When you receive data, it’s also always important to document them. Write a simple description.txt file in the same folder that describes your data and how they were generated. This metadata of your data is important to archive and index them. There are numerous conventions for metadata terms that you can follow, like the dublin core. Metadata will also be useful for the persons that are going to reuse your data (in meta-analysis for example) and to cite them.

Public Archives

Public archives like ebi (UE) or ncbi (USA) are free to use for academic purpose. These institutions propose different services for different types of data. For example, for the ebi (UE) you have:

ENA (the European Nucleotide Archive) to store raw sequencing data, sequence assembly information and functional annotation
BIA (the BioImage Archive) to store and distributes biological images
EMDB (the Electron Microscopy Data Bank) to store electron cryo-microscopy maps and tomograms of macromolecular complexes and subcellular structures
BioStudies to store descriptions of biological studies, links to data from these studies in other databases at EMBL-EBI or outside, as well as data that do not fit in the structured archives at EMBL-EBI

Once your raw data deposited on a public archive, you can consider that they have a level of backup that you cannot reasonably reach and that they are safe. The archiving procedure request metadata information on the author of the data and the on nature of the data. Filling the forms of the archiving procedure is akin to writing a DMP with an infinite lifetime for the data.

Public archives propose an embargo time system during which your dataset will stay private. You will get an automatic alert before the end of the embargo and you will be able to renew it as many times as you need. Therefore, you should systematically archive your raw data.

Once a dataset is archived, it will never be deleted.
These archives support a wide array of data types.
The embargo can be extended as far as you want.
You will get a reminder when the end of the embargo is near. Thus your precious data won’t go public inadvertently.

BIODATA

For many kinds of raw data, the storage available on BIODATA could be enough to have a backup. Moreover, your team can buy more storage if needed.

The BIODATA storage space is managed by Stéphane Janczarski and hosted by the ENS DSI and allows you to store raw data, directly from scientific platforms.

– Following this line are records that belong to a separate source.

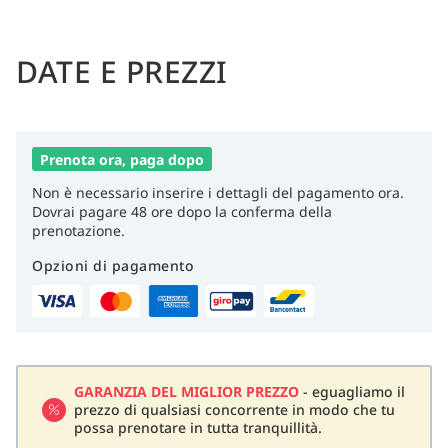
DATE E PREZZI
Prenota ora, paga dopo
Non è necessario inserire i dettagli del pagamento ora.
Dovrai pagare 48 ore dopo la conferma della
prenotazione.
Opzioni di pagamento
GARANZIA DEL MIGLIOR PREZZO
- eguagliamo il
prezzo di qualsiasi concorrente in modo che tu
possa prenotare in tutta tranquillità.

Each team has access to two folders:

nameofteam/: (2To for the all the LBMC), with daily snapshots on another server in the SING room
nameofteam2/: (12To for the all the LBMC), backuped monthly by Stéphane

PSMN:

The PSMN (Pôle Scientifique de Modélisation Numérique) is the preferential high-performance computing (HPC) center the LBMC have access to. The LBMC members have access to a volume of storage in the PSMN facilities accessible, once connected with a PSMN account. The access to these volumes is preferentialy done by the command line with ssh but can also be done with a graphical interface like Filezilla. You can request a training course to Cerasela Iliana Calugaru to learn how to use these resources.

A copy of your data can be placed in your PSMN team folder /Xnfs/site/lbmcdb/team_name, with up to 600To of storage for the biology department. You can contact Helene Polveche or Laurent Modolo if you need help with this procedure. This will also facilitate the access to your data for the people working on your project if they use the PSMN computing facilities.

CCIN2P3:

The CCIN2P3 (Centre de Calcul de l’Institut national de physique nucléaire et de physique des particules) gives access to a percentage of its ressources to biologists. In addition to the computing resources, you can also make long-term backup of your data in this center. With a PSMN account, you can make long-term backup of your data there.

The CCIN2P3 don’t know you, and don’t provide archiving services, therefore you must write a DMP to define some information like the owner of the data, its nature and its lifetime. The first step is to write a DMP. You will need to create an account on dmp.opidor.fr, where you can find a DMP template for the CCIN2P3.

You can then contact the PSMN staff to send this DMP to the CCIN2P3. Once this DMP is validated by the CCIN2P3 staff, you will be able to upload your data from the PSMN.